# Stupid P0100 Code - Replace MAF 2xs



## traffic_tom (Apr 7, 2008)

So my car(2000 Nissan Sentra SR20DE) stalls and sputters. The SES light came on and I had Pepboys pull the code.
*
P0100 
Mass or Volume Air Flow Circuit Malfunction *

So I replace the MAF with one off Ebay for $100.

A week later same thing happened. So I took it to a shop.....they replaced the MAF again with a whole brand new Python unit which cost like $350. 

Guess what same junk a week later. So after 2 MAF's its obviously not the problem yet the code is still P0100.

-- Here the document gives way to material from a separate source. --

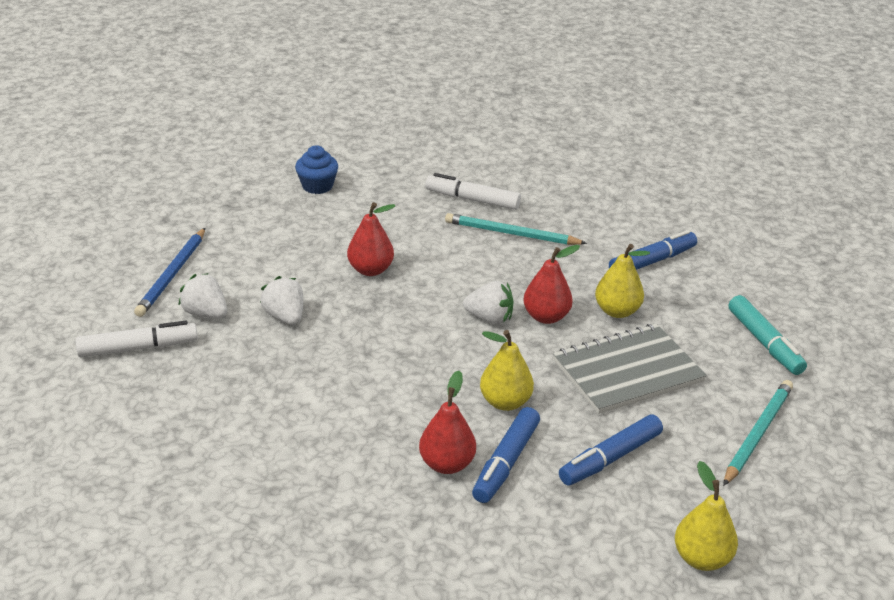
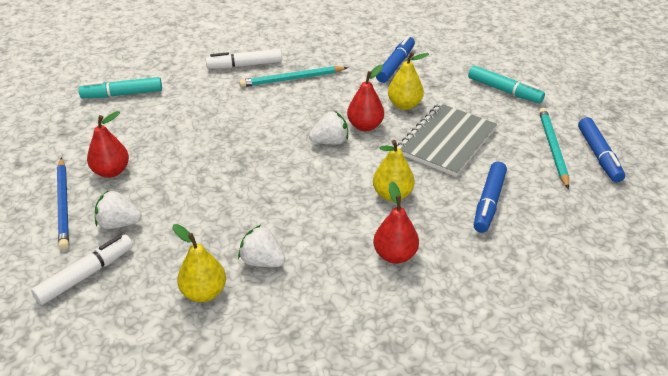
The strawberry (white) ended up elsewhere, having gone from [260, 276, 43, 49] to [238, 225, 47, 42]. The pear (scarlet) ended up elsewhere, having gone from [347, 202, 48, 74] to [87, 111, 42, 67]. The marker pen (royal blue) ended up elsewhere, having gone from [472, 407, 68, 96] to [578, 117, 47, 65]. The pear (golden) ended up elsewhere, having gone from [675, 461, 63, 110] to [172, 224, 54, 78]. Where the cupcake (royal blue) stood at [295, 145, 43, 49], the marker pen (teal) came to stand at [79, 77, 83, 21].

Any guess on what the problem is? Also what should I do?


----------



## tyggr (Jun 29, 2012)

Yea, I am having the same problem and I did exactly the same thing also. this is about to be my third MAF sensor also...So please help traffic tom out so you can help me out also....


----------



## Recian (Sep 30, 2008)

double check the wiring at the connector. Sometimes they'll crack with age right at the connector and you wont see it til you tug the wires. Also i had a 95 sentra GXE that i went through 3 auto zone MAFs before i fixed it. I recommend going OEM if it's a possibility, if not get one with a warranty and keep exchanging them til it's right. The auto store guys kept asking me "you sure you have a bad MAF" and after the 3rd they never saw me again lol. Sometimes ECMs will fail and throw "bobo codes" codes that arent really there but the ecm thinks theyre bad. Generaly these bobo codes wont cause problems tho so since you have a problem i think it's not fixed yet. Only thing that can cause that is wiring to the MAF or MAF itself unless the input circuits in the ECM fail which is very rare.


----------